Families in Florida who feel like their finances are worse off each year are not alone. A NerdWallet report shows that U.S. households are holding an increasing amount of debt, and income growth is not keeping pace with the cost of living. This year, the average U.S. household has $16,061 in debt, nearly the same amount of debt that Americans owed at the beginning of the Great Recession.

Though total debt owed by Americans may be higher this December than it was in December 2007, Americans are holding a smaller percentage of their debt in credit cards. Mortgages and student loans are now the biggest sources of debt, and that trend may be healthier, according to NerdWallet. While the average interest rate for credit cards is 18.76 percent, mortgages and student loans have interest rates that are 10 to 15 percent lower.

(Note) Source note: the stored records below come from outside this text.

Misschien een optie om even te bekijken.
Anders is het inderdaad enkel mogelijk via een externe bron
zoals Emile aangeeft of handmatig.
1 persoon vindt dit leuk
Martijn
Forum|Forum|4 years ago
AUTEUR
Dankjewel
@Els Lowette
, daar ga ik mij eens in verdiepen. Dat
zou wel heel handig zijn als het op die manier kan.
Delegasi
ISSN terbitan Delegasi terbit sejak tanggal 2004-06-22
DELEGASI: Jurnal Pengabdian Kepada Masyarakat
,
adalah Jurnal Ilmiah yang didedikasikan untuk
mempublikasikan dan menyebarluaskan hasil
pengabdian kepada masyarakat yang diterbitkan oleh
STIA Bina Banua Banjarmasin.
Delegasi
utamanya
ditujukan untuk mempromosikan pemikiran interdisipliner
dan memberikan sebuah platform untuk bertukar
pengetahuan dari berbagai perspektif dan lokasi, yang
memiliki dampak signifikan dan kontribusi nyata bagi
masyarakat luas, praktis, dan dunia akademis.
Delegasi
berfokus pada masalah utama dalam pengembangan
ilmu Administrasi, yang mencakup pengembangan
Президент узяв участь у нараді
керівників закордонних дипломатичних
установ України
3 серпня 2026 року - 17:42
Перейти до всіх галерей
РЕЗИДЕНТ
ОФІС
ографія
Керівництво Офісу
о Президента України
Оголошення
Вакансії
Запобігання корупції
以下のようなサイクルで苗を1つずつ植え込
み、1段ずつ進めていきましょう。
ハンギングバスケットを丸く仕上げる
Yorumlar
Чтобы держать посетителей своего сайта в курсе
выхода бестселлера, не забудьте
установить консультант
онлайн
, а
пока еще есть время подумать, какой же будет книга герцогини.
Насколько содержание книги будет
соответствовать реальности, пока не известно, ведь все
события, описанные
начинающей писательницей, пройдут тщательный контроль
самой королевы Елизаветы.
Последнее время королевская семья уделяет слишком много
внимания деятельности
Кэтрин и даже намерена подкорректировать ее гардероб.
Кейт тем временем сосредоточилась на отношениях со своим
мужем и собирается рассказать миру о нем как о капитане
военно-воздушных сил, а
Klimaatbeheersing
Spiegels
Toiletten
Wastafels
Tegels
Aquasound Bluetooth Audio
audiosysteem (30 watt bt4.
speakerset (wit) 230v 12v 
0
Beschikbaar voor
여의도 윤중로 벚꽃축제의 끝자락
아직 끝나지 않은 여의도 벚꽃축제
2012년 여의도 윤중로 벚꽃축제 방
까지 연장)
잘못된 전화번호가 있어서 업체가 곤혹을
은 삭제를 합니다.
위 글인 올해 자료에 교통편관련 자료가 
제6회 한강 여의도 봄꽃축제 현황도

One of the reasons some Americans use credit cards is that they cannot cover their monthly expenses with their monthly income. NerdWallet has been tracking average household income and expenses for the past 13 years, and researchers have found some troubling disparities. While income has grown by 28 percent, the cost of housing has gone up by 32 percent, and the cost of food has risen by 36 percent.

If a household cannot afford to pay off their credit cards in full each month, they may end up paying thousands of dollars in interest each year. When interest is compounded, a credit card holder’s debt can quickly get out of control. An lawyer may be able to help an individual who is overwhelmed by these types of obligations to seek debt relief by filing for Chapter 13 bankruptcy.